OFI: Why did you need people with other trading experience?
KJ: This is not just a programming project to mine data, though programming is a key component. We develop trading ideas and back test them. The testing platform was developed in-house as well.

OFI: What is the strategy?

KJ: We have a multi-strategy program. One-third of the trading is trend following, another third is pattern recognition and the rest is trading on calendar spreads. This gives us numerous entry and exit points to the market.

OFI: Is the team still together?
KJ: Yes, we have a dedicated research team. This is rare among smaller firms. We're always looking for ways to improve our strategies. To keep competitive in this industry you have to come up with new ideas and test them. We started with two systems but in June 2009 added another six. Since then we've seen reduced volatility, with much smoother returns.

OFI: What's the advantage of having multiple strategies?
KJ: The beauty of it is that the three sub-strategies have very low correlation to each other. Diversification helps us avoid extreme volatility, which is one of our main goals. When we design a strategy, we take the risk factor and design around it. We target a 10% annual standard deviation.

OFI: Has the diversification worked?
KJ: Last year is a classic example. Our program was up 4%. Our trend-following strategy lost money but the pattern recognition and spread models saved us. This year again we are up and outperforming CTA indexes, which are down. It is a tough environment for trend followers and it helps a lot to have strategies that work in different ways.

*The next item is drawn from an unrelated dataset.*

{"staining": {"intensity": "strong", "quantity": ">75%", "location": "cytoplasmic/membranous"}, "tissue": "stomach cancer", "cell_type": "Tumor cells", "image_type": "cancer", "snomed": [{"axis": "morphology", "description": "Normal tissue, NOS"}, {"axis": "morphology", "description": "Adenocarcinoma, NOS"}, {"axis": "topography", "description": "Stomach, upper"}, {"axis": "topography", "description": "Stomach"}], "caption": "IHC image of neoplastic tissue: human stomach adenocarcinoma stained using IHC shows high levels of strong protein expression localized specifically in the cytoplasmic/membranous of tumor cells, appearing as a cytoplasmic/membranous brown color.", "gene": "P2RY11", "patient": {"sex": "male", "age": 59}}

OFI: How did the other strategies make money in 2009?
KJ: Pattern recognition scans for volatility and price patterns within a trend. It has a shorter term hold period than the trend following model, so it was able to catch price movements in 2009 markets. Also, some of the calendar spreads behaved completely differently, were uncorrelated to markets at large. We captured some price movements in patterns in spreads.

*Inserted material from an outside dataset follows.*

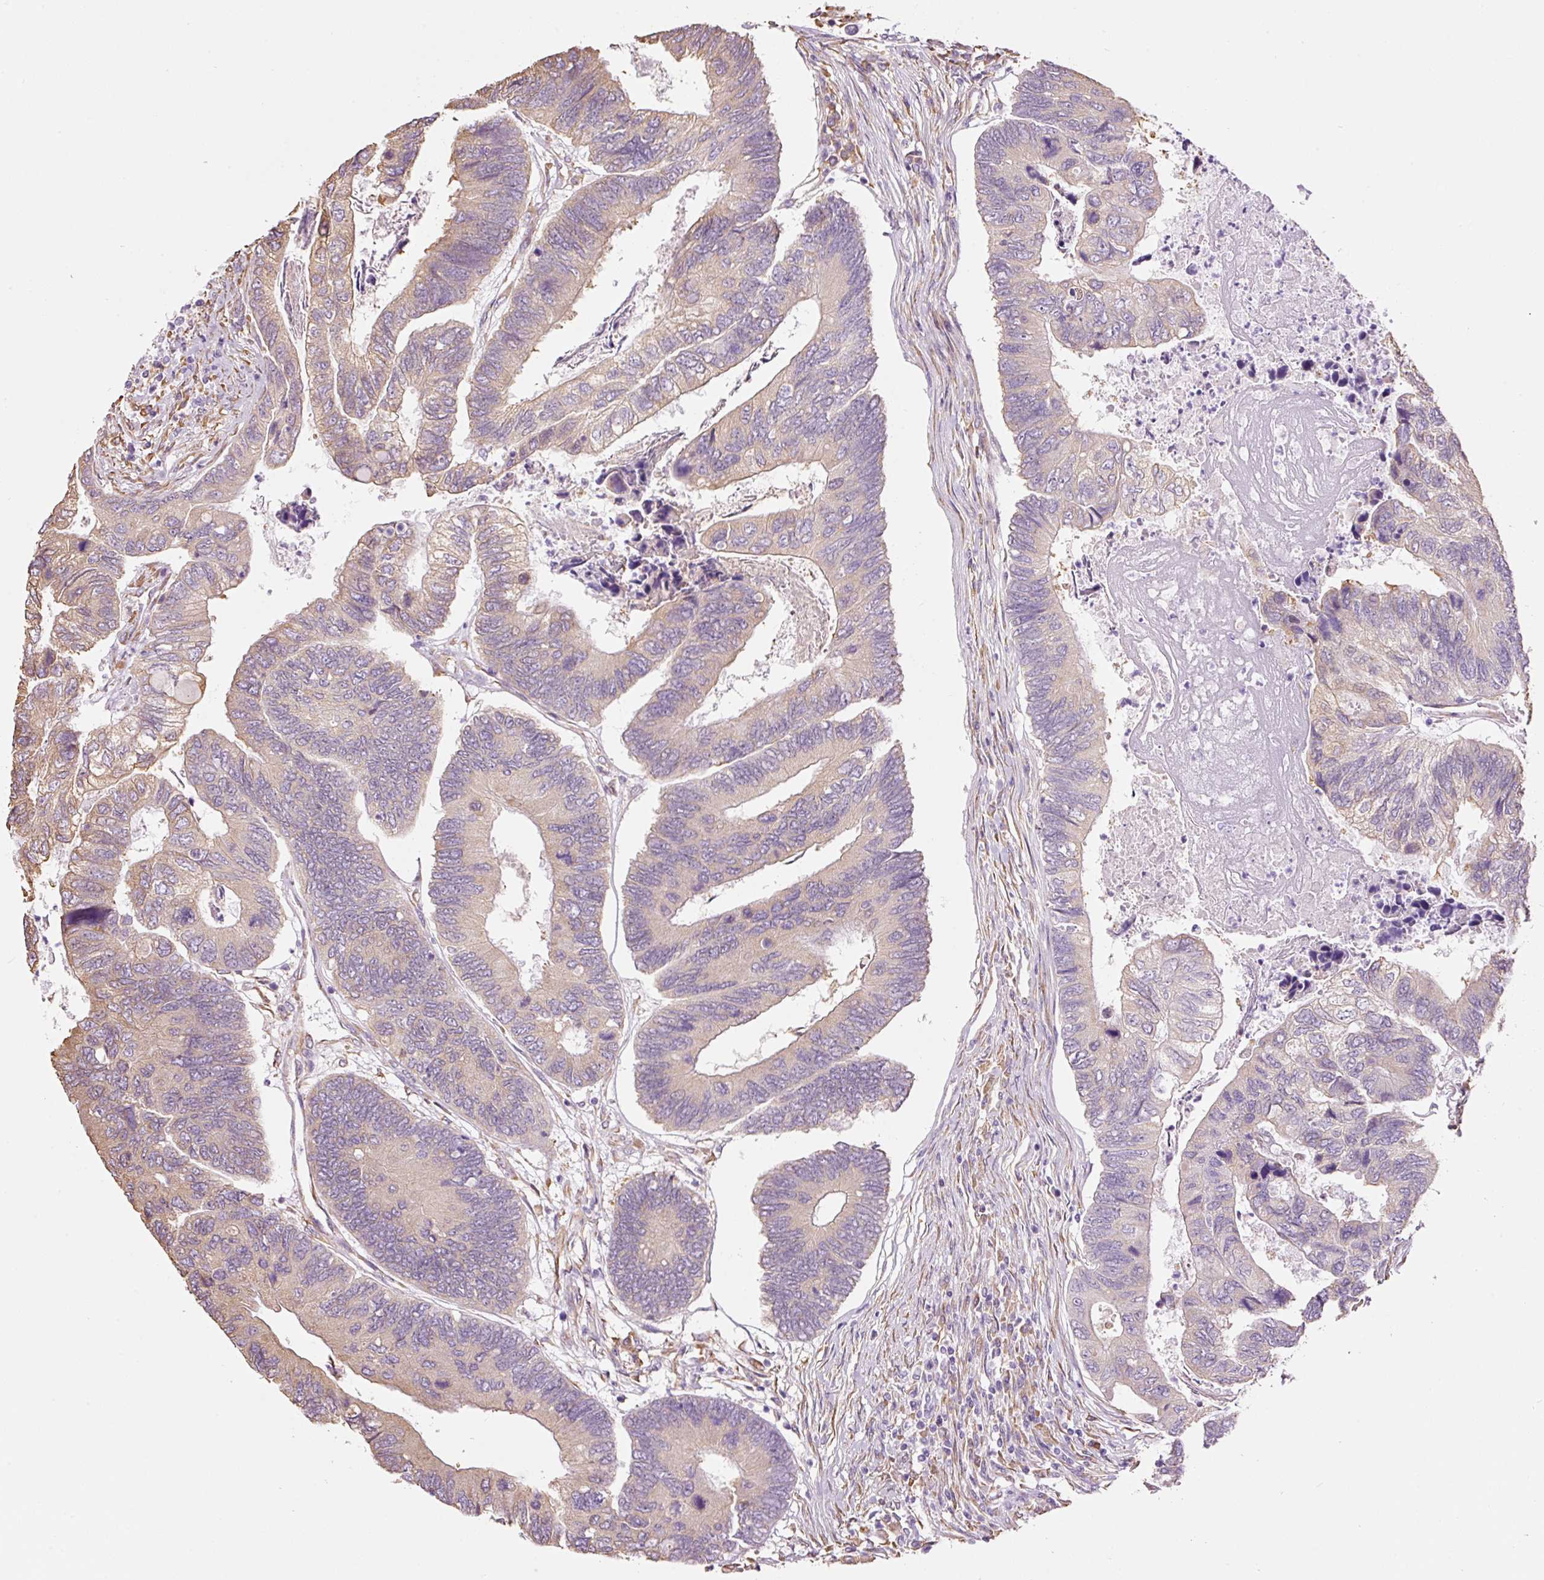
{"staining": {"intensity": "weak", "quantity": "<25%", "location": "cytoplasmic/membranous"}, "tissue": "colorectal cancer", "cell_type": "Tumor cells", "image_type": "cancer", "snomed": [{"axis": "morphology", "description": "Adenocarcinoma, NOS"}, {"axis": "topography", "description": "Colon"}], "caption": "A high-resolution photomicrograph shows immunohistochemistry staining of colorectal cancer, which demonstrates no significant expression in tumor cells.", "gene": "GCG", "patient": {"sex": "female", "age": 67}}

OFI: Are there other skills needed to make a CTA work?
KJ: One of the main things people overlook is the business side of the operation, tasks like managing people. Managing a fund means running a business. You can be a phenomenal trader with a great system, but not understand how to run a business. In addition to technical and trading experience, you need business skills. I brought in people with business backgrounds to help with that.

OFI: What does Auctos mean?
KJ: We searched for a unique name for the firm. Auctus with a "u"is Latin for persistent growth, which is appropriate for us. But there was a company in Germany with that name. So we changed the "u"to an "o". Nobody else has this name!



 
This article was published in Opalesque Futures Intelligence.